For the first time, all of the laptops that have been issued to Employees are being used at home during work hours since their offices should be closed. Remote access systems that were only ever used part of the time or used for only a small number of people are actually being utilized by a majority of employees during regular business hours. I have been working remotely on and off for most of my career so going to 100% remote was not really that big of a deal for me, but it has definitely been a learning experience for a lot of people.

One of the things that came up seemed to come out of nowhere for a lot of people and has caused a lot of headaches for Systems Administrators and IT Staff everywhere, and that is video conference solutions. If you are lucky enough to not familiar with Zoom, I envy you. The one thing that causes a lot of issues in an IT Department is Shadow IT, where Employees take it upon themselves to setup a new solution without consulting anyone. It is very important to not allow users to use alternative programs, especially if your organization has gone to the trouble of providing a solution already. If you are a Teams shop, don’t let individuals use Slack. If you provide WebEx, don’t let them use Zoom. If you use Office 365, don’t let them use LibreOffice. I could go on, but that is what needs to be done.
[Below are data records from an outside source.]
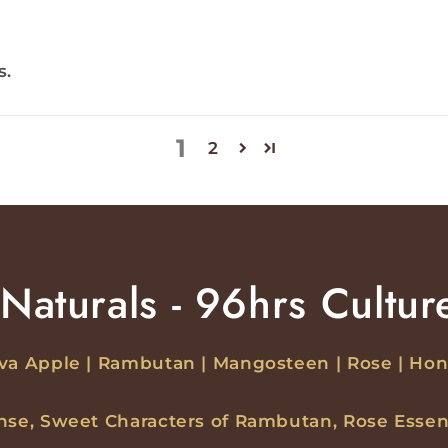
s.
1
2
Naturals - 96hrs Cultur
va Apple | Rambutan | Mangosteen | Rose | Ho
ense, Sweet Characters of Rambutan, Rose Essen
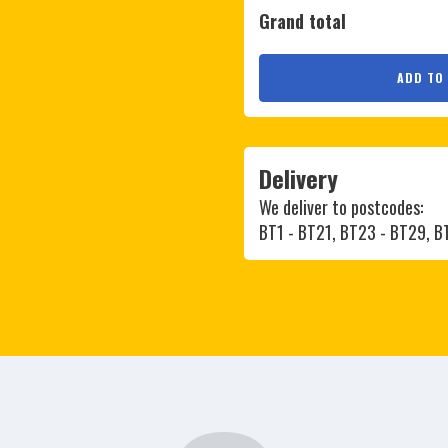
Grand total
ADD TO
Delivery
We deliver to postcodes:
BT1 - BT21, BT23 - BT29, 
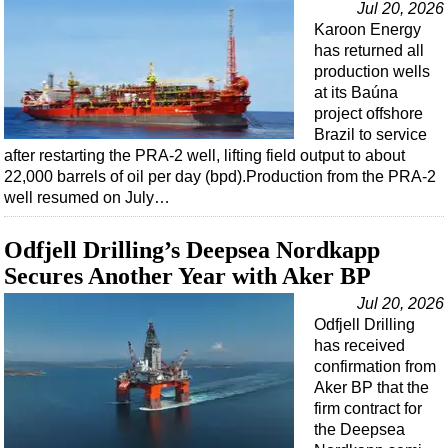
Jul 20, 2026
Karoon Energy
has returned all
production wells
at its Baúna
project offshore
Brazil to service
after restarting the PRA-2 well, lifting field output to about
22,000 barrels of oil per day (bpd).Production from the PRA-2
well resumed on July…
Odfjell Drilling’s Deepsea Nordkapp
Secures Another Year with Aker BP
Jul 20, 2026
Odfjell Drilling
has received
confirmation from
Aker BP that the
firm contract for
the Deepsea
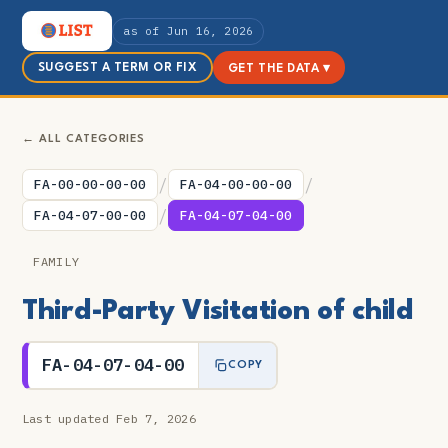
as of Jun 16, 2026
SUGGEST A TERM OR FIX
GET THE DATA ▾
← ALL CATEGORIES
/
/
FA-00-00-00-00
FA-04-00-00-00
/
FA-04-07-00-00
FA-04-07-04-00
FAMILY
Third-Party Visitation of child
FA-04-07-04-00
COPY
Last updated Feb 7, 2026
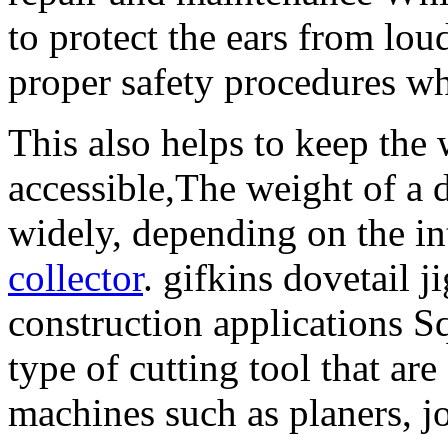
to protect the ears from loud
proper safety procedures wh
This also helps to keep the
accessible,The weight of a
widely, depending on the i
collector
. gifkins dovetail 
construction applications Sq
type of cutting tool that 
machines such as planers, jo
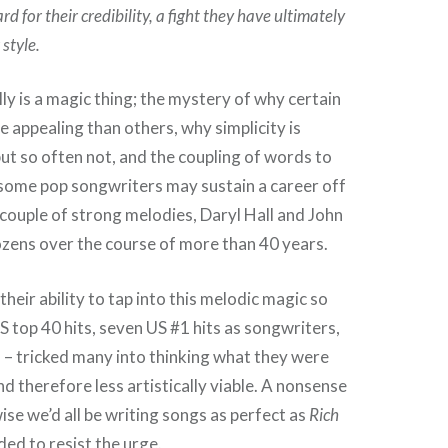
rd for their credibility, a fight they have ultimately
style.
ly is a magic thing; the mystery of why certain
 appealing than others, why simplicity is
t so often not, and the coupling of words to
 some pop songwriters may sustain a career off
a couple of strong melodies, Daryl Hall and John
zens over the course of more than 40 years.
their ability to tap into this melodic magic so
S top 40 hits, seven US #1 hits as songwriters,
 – tricked many into thinking what they were
d therefore less artistically viable. A nonsense
ise we’d all be writing songs as perfect as
Rich
ed to resist the urge.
End users do not dictate what software or solutions are used. They are welcome to let IT know, but it is ultimately not their decision. I don’t say this because I am a control freak or because I have to do everything myself, but as a member of the IT Department it is my job to make sure that people are able to do their jobs as easily and effectively as possible. However, implementing solutions requires careful considerations that users do not always necessarily understand.

Let me explain in case you are not familiar. Picking any software or hardware solutions is difficult. It is way more difficult than you think. Here is what you need to consider when picking anything in IT:

  • Is it compatible with our existing systems?
  • Does it support secure authentication? Does it support MFA?
  • Does it integrate with our existing authentication systems? Does it integrate with ADDS? Does it integrate with Office 365?
  • Is it secure? Is it secure? Is it secure? (Yes, I asked if it was secure 3 times).
  • What is the companies plan for security?
  • What is the roadmap for the solution? Is it going to be supported 1 year from now? 3 years? 5 years?
  • Does it require an application to be deployed to end users?
  • Where does the data that it collects on users reside?
  • Who is deploying it? The vendor or the IT Department?

I could go on, but bottom line, it is not easy to implement a new solution quickly or easily.

What’s Next?

Well, it has been a few months since this all began, and your mileage will vary depending on what company you work for. Here is what we know at least:

  • Employers now know that their employees can work remotely and still get their jobs done.
  • Employees will come to expect the right to work from home now that they know the tools are in place and they can be productive while not in the office.
  • It is more important to ever to invest properly in Critical IT Infrastructure. Companies that were completely unprepared to allow their entire workforce the ability to work remotely will need to be prepared. If your organization has 1000 laptops in the field, your VPN server should have the same capacity.
  • The standard practice of buying only workstations is likely over. I have heard so many reasons in the last 10 years about why some people will never need a laptop, until they actually need one.
  • Having a Business Continuity Plan (BCP) is now more important than ever. Don’t forget that Disaster Recovery (DR) is a part of any BCP plans that a company should have at all times.

I guess we will need to wait and see what happens in the next 6 months with COVID-19. If you weren’t prepared for the initial lockdown, it is definitely time to get ready for the next one.